J-O-B-S (ang. miejsca pracy) – wielkie litery wiszące na elewacji Izby Handlowej w Waszyngtonie przypominają rządzącym politykom, że najważniejszym problemem kraju jest walka z bezrobociem. W weekend przedstawiciele obu partii politycznych chwalili się sukcesem. W marcu liczba miejsc pracy w sektorach pozarolnicznych wzrosła o 216 tys., a stopa bezrobocia wyniosła 8,8 proc. – najmniej od dwóch lat.
Dla Baracka Obamy, w którego sztabie coraz głośniej tyka już przedwyborczy zegar, to bardzo ważna wiadomość. Zwłaszcza że Biały Dom oficjalnie przewidywał, że stopa bezrobocia w IV kw. 2011 r. wyniesie 9,1 proc. Nie wiadomo jednak, czy pozytywny trend utrzyma się przez najbliższe miesiące ani jaka stopa bezrobocia będzie dla wyborców do zaakceptowania. 8,8 proc. to bowiem jak na USA bardzo wysoki poziom. W czasie pierwszej kadencji George'a W. Busha wynosiła ona 4 – 6 proc. A gdy Obama wygrał wybory – 6,3 proc.
Na szczycie znalazła się w październiku 2009 r. (10,1 proc.), a w 2010 r. utrzymywała się w okolicach 9,8 proc. Między innymi z tego powodu demokraci zostali przez wyborców ukarani w ostatnich wyborach do Kongresu.
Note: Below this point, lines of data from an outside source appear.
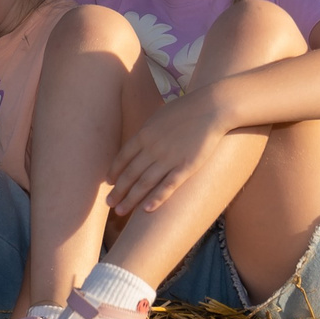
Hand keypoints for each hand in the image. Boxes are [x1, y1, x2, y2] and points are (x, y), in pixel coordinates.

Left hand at [108, 90, 229, 215]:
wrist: (211, 107)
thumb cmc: (186, 109)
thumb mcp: (159, 117)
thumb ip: (147, 132)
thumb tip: (138, 142)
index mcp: (144, 135)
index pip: (123, 157)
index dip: (114, 172)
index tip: (109, 183)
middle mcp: (152, 149)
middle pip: (130, 173)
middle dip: (118, 190)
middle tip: (109, 203)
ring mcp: (168, 159)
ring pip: (144, 183)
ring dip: (130, 199)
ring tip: (120, 211)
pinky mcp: (186, 167)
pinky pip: (167, 186)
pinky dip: (156, 199)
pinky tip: (146, 210)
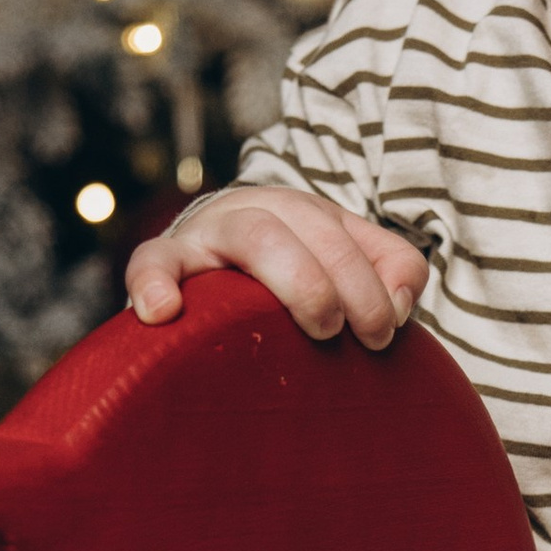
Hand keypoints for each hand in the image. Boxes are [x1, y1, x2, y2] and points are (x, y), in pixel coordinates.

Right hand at [124, 181, 428, 350]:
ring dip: (299, 281)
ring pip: (256, 236)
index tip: (383, 335)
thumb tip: (400, 306)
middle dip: (345, 286)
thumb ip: (388, 272)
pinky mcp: (163, 258)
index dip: (376, 286)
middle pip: (310, 229)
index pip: (350, 238)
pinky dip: (154, 282)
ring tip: (318, 328)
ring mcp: (207, 233)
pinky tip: (163, 312)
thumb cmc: (281, 285)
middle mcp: (256, 212)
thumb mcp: (341, 266)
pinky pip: (151, 261)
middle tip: (353, 338)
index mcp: (302, 214)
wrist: (200, 273)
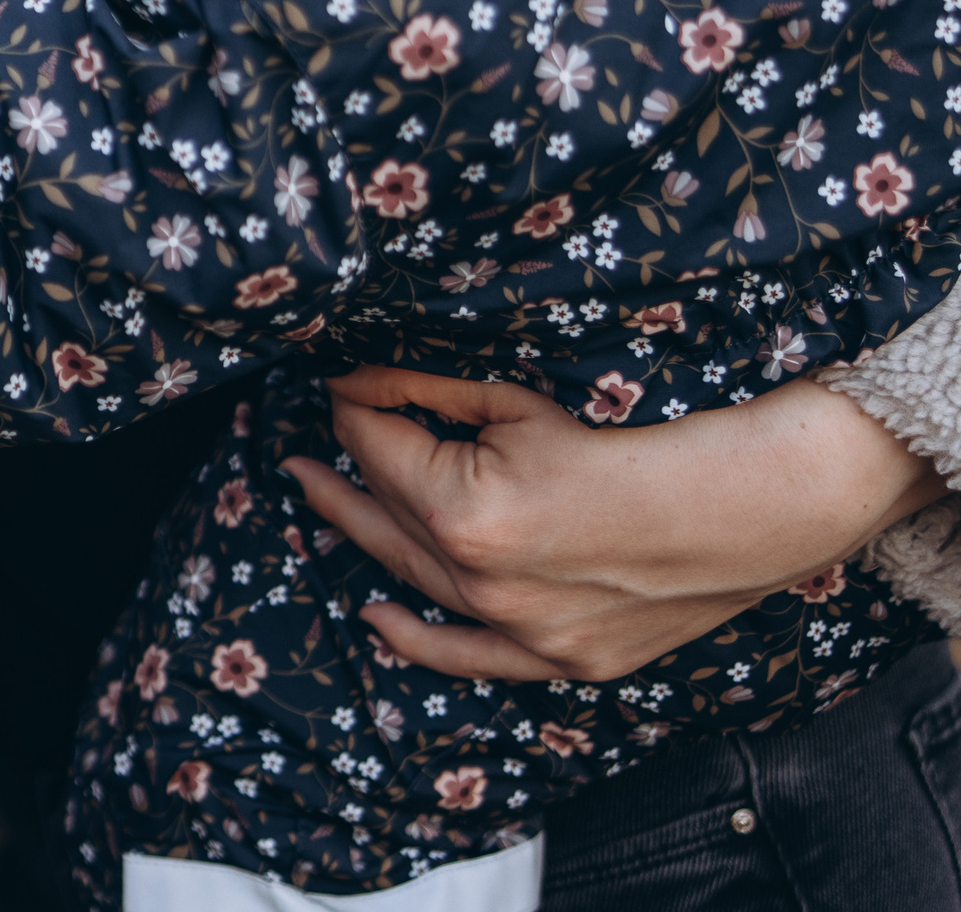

Zwycięzcy republikanie część zasług za zmniejszenie bezrobocia przypisują zaś teraz sobie.
– Każda poprawa na rynku pracy to dobra wiadomość dla kraju, ale władze w Waszyngtonie muszą robić więcej, aby skończyć z niepewnością, która dokucza przedsiębiorcom – nawoływał w piątek spiker w Izbie Reprezentantów i jeden z liderów republikanów John Boehner. – Nie będę usatysfakcjonowany, dopóki dobrej pracy nie znajdzie każdy Amerykanin, który jej szuka – podkreślał zaś Barack Obama.
A ekonomiści obawiają się, że kryzys na Bliskim Wschodzie i rosnące ceny ropy mogą odwrócić pozytywny trend na rynku pracy. – Wzrost liczby miejsc pracy jest wciąż słaby. A biorąc pod uwagę to, co dzieje się z budżetem federalnym, grozi nam powrót do recesji. Cięcia na wielką skalę z pewnością znacznie podniosą stopę bezrobocia – mówi „Rz" Scott Lilly, ekspert w waszyngtońskim Center for American Progress.